Про тебя мне шептали кусты
В белоснежных полях под Москвой.
Я хочу, чтоб услышала ты,
Как тоскует мой голос живой…
Мы сидели в ресторане, пока не начали гасить люстры. Уже давно ушли музыканты, спрятав в чехлы и футляры инструменты, ушел Костя со своими дружками — он несколько минут топтался за колонной, возле нашего столика, совсем пьяный, и смотрел на Лиду страдающими собачьими глазами, но, к счастью, так и не решился подойти, и публика разошлась почти вся, лишь официантки о чем-то судачили, собравшись в кружок у двери на кухне, и какой-то мужчина в мешковатом костюме и красной клетчатой ковбойке, с расстегнутым воротом дремал над графинчиком слева от нас, а Лида рассказывала мне о своем детстве, о маленьких и глухих военных городках, куда они после войны переезжали с отцом. Я совсем ничего не знал о ней. И о стеклянной речушке, заросшей по берегам верболозом, — в этой речке Лида училась плавать, и о том, что в детстве она мечтала стать пожарником: очень ей нравились блестящие каски и красные машины пожарных, и что терпеть не могла геометрию: чуть из-за геометрии не осталась на второй год в восьмом классе…

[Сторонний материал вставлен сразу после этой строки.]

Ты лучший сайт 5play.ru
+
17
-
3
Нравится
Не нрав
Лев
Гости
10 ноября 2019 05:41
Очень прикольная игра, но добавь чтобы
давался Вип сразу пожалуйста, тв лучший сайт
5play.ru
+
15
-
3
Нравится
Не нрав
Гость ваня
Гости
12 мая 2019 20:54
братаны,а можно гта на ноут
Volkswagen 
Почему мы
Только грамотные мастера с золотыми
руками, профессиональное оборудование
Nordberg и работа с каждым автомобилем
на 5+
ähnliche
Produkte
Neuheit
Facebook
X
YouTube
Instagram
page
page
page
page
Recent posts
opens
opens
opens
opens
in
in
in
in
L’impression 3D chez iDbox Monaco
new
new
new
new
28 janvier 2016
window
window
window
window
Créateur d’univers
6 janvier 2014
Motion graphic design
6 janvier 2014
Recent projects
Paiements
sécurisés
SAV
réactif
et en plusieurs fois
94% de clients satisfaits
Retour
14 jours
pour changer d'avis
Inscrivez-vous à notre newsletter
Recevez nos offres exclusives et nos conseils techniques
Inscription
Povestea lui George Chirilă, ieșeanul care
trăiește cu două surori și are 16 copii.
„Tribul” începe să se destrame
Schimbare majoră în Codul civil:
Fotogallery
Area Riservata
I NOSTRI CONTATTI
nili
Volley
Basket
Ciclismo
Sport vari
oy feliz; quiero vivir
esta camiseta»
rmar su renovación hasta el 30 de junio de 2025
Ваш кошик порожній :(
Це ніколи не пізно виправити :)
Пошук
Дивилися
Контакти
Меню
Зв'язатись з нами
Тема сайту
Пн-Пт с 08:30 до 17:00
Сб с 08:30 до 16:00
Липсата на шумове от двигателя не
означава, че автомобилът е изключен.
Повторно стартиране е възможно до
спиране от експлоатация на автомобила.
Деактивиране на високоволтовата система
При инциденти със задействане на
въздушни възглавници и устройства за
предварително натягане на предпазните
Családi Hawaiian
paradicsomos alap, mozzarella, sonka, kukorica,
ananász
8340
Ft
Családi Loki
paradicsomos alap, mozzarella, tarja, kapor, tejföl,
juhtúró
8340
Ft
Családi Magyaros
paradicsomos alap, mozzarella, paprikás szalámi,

Объясняя на уроках географии, что земля имеет форму шара, учителя рассказывают, как видится наблюдателю появляющийся из-за горизонта корабль. Сначала показываются только кончики мачт, едва приметные на фоне неба, потом они растут, растут, и постепенно становятся видны палубные надстройки, трубы. А через некоторое время ты уже видишь весь корабль. Вот он, как на ладони, он уверенно приближается к пристани, разрезая острым носом волну…
Получилось так, что я узнавал Лиду наоборот. Она вошла в мою жизнь, как корабль со всеми парусами, и палубами, и трубами, и лишь теперь мне открываются кончики мачт — все те мелочи, без которых невозможно ни представить, аи понять человеческую жизнь, человеческий характер.
— Меня мальчишки плавать учили: затащили на глубокое место и бросили. А я трусиха была отчаянная, вечером одна в комнате оставаться боялась. Потянуло ноги ко дну, а дна нет. Я со страха как заколочу руками и ногами — и поплыла. Честное слово. Закрыла глаза, плыву и ору дурным голосом. А того не вижу, что уже носом в песок уперлась. Весь нос исцарапала. С тех пор и поплыла, с тех пор и такая сумасшедшая стала: чуть что — кидаюсь в самую глубину. Выплыву… Надо только себя не жалеть, посильнее руками и ногами колотить. А то начнешь себя жалеть — сразу пузыри пустишь.